Task item
From the line containing "right shoulder: (403, 1451)" to the end of the entries, return every line exactly, both ends included, and add nothing.

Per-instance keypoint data
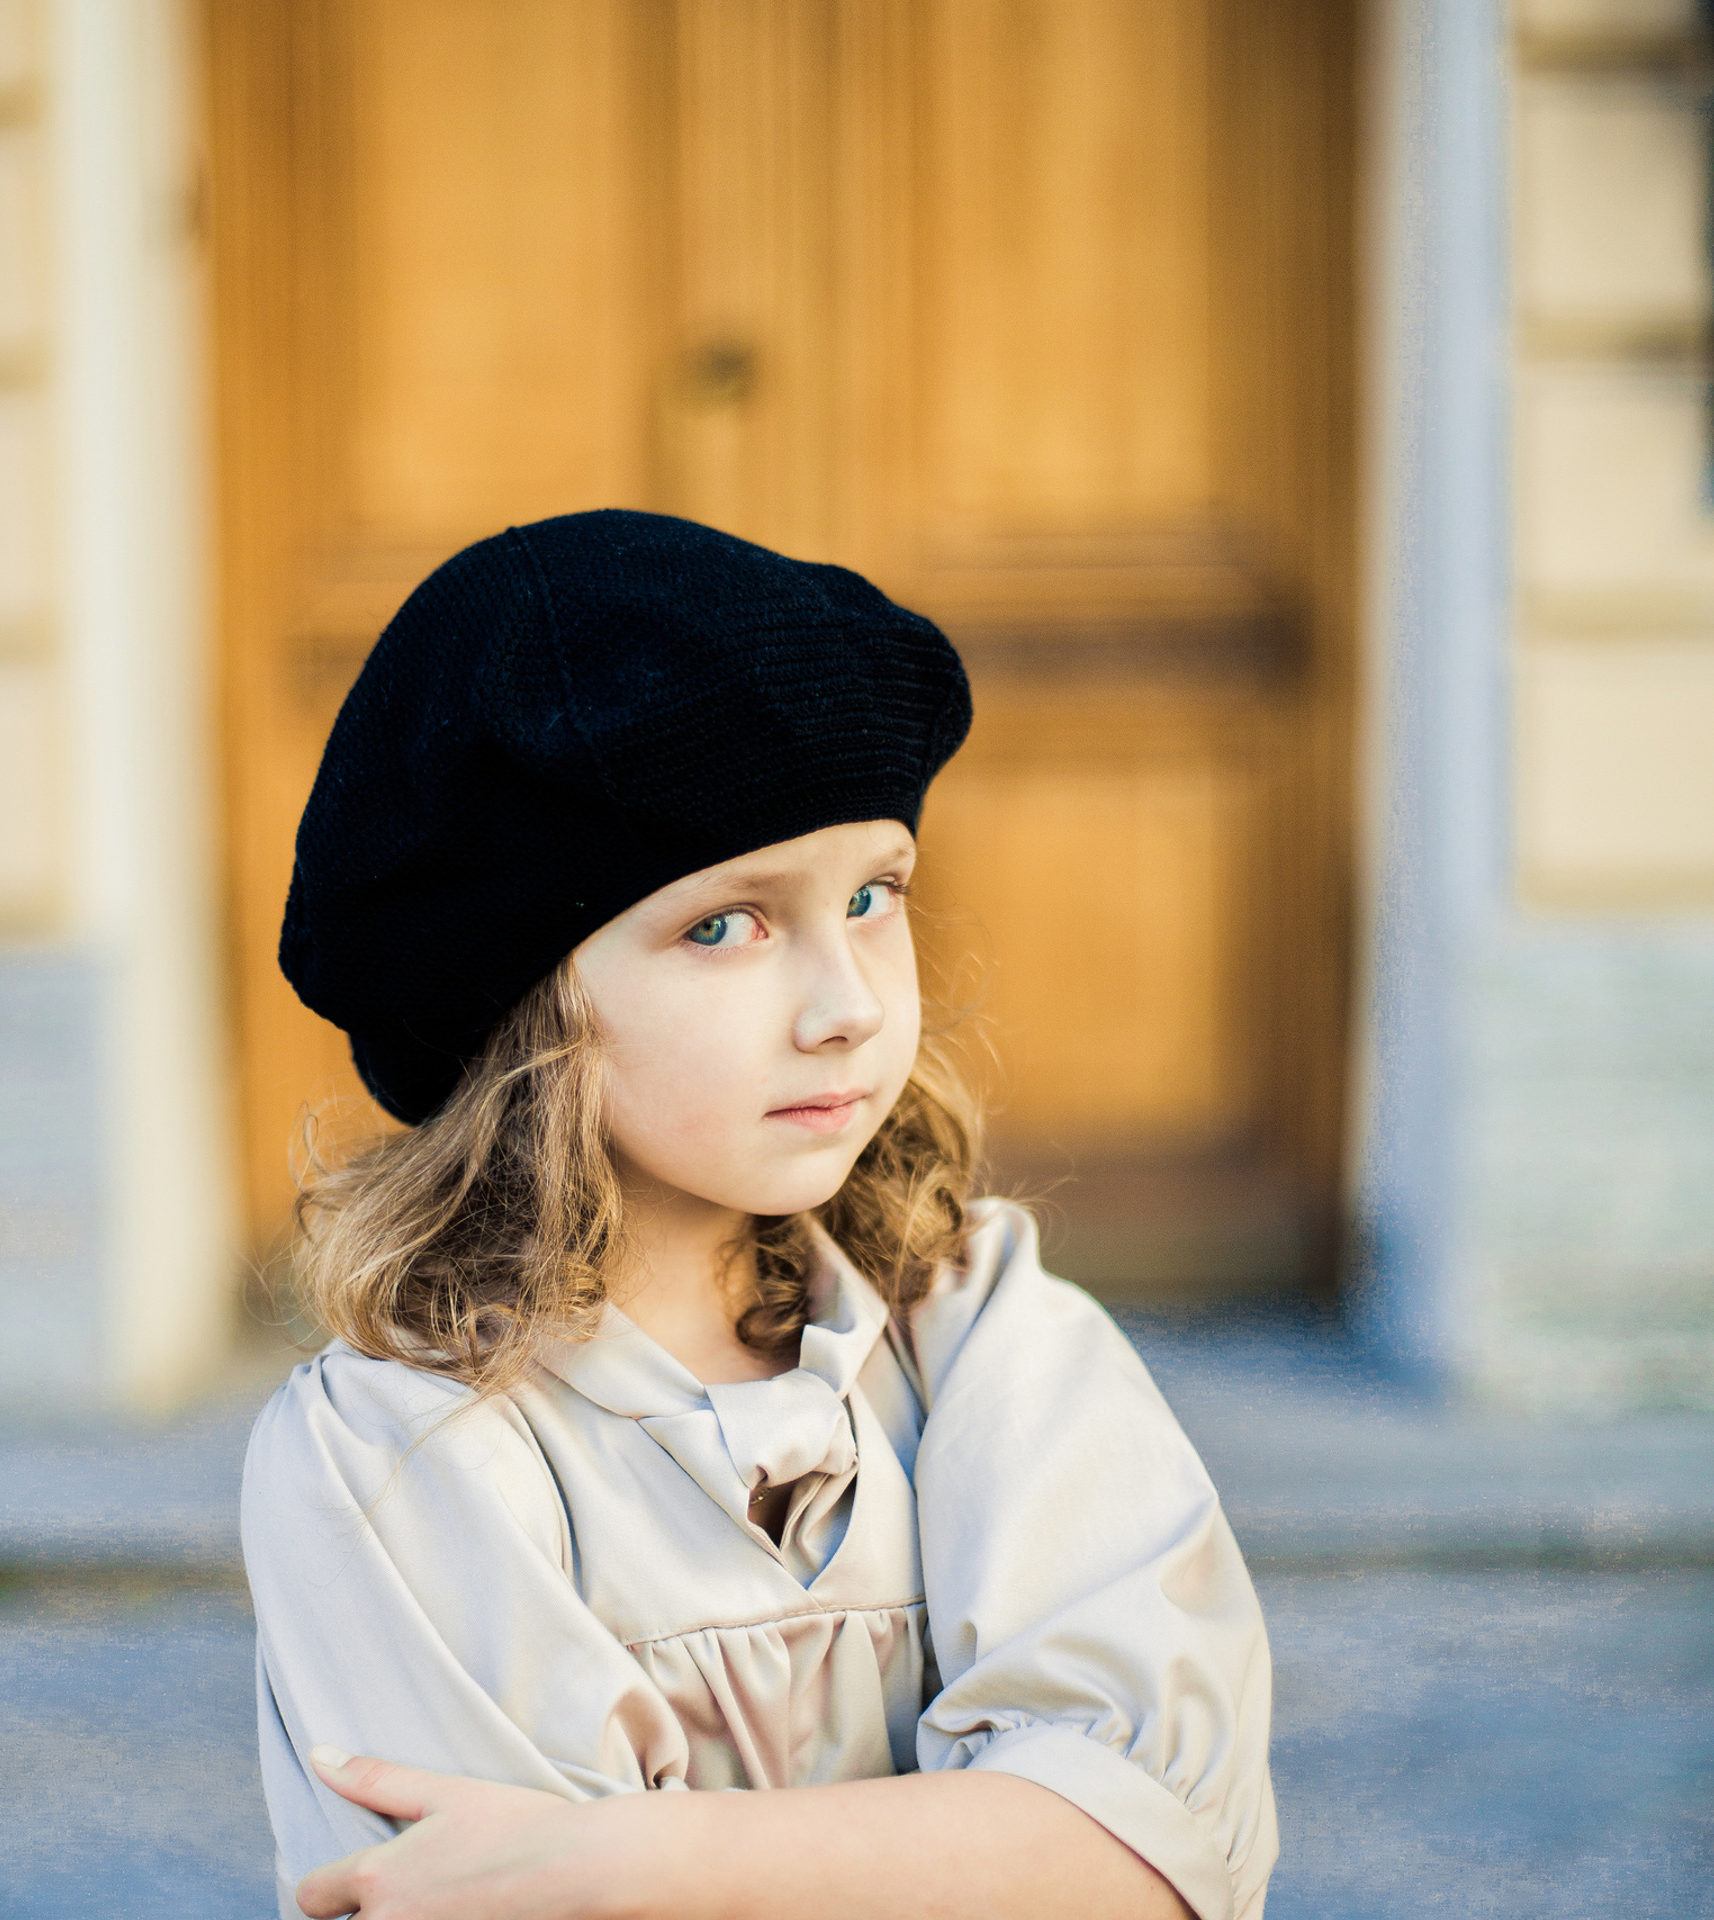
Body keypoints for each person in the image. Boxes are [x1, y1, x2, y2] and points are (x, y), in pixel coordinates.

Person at [242, 510, 1277, 1920]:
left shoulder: (982, 1332)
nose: (848, 1004)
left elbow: (1153, 1857)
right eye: (724, 925)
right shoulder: (403, 1451)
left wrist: (633, 1864)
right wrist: (989, 1848)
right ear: (521, 1011)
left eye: (871, 895)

Response to this task
right shoulder: (403, 1451)
left wrist: (633, 1864)
right wrist: (989, 1848)
right ear: (521, 1011)
left eye: (871, 895)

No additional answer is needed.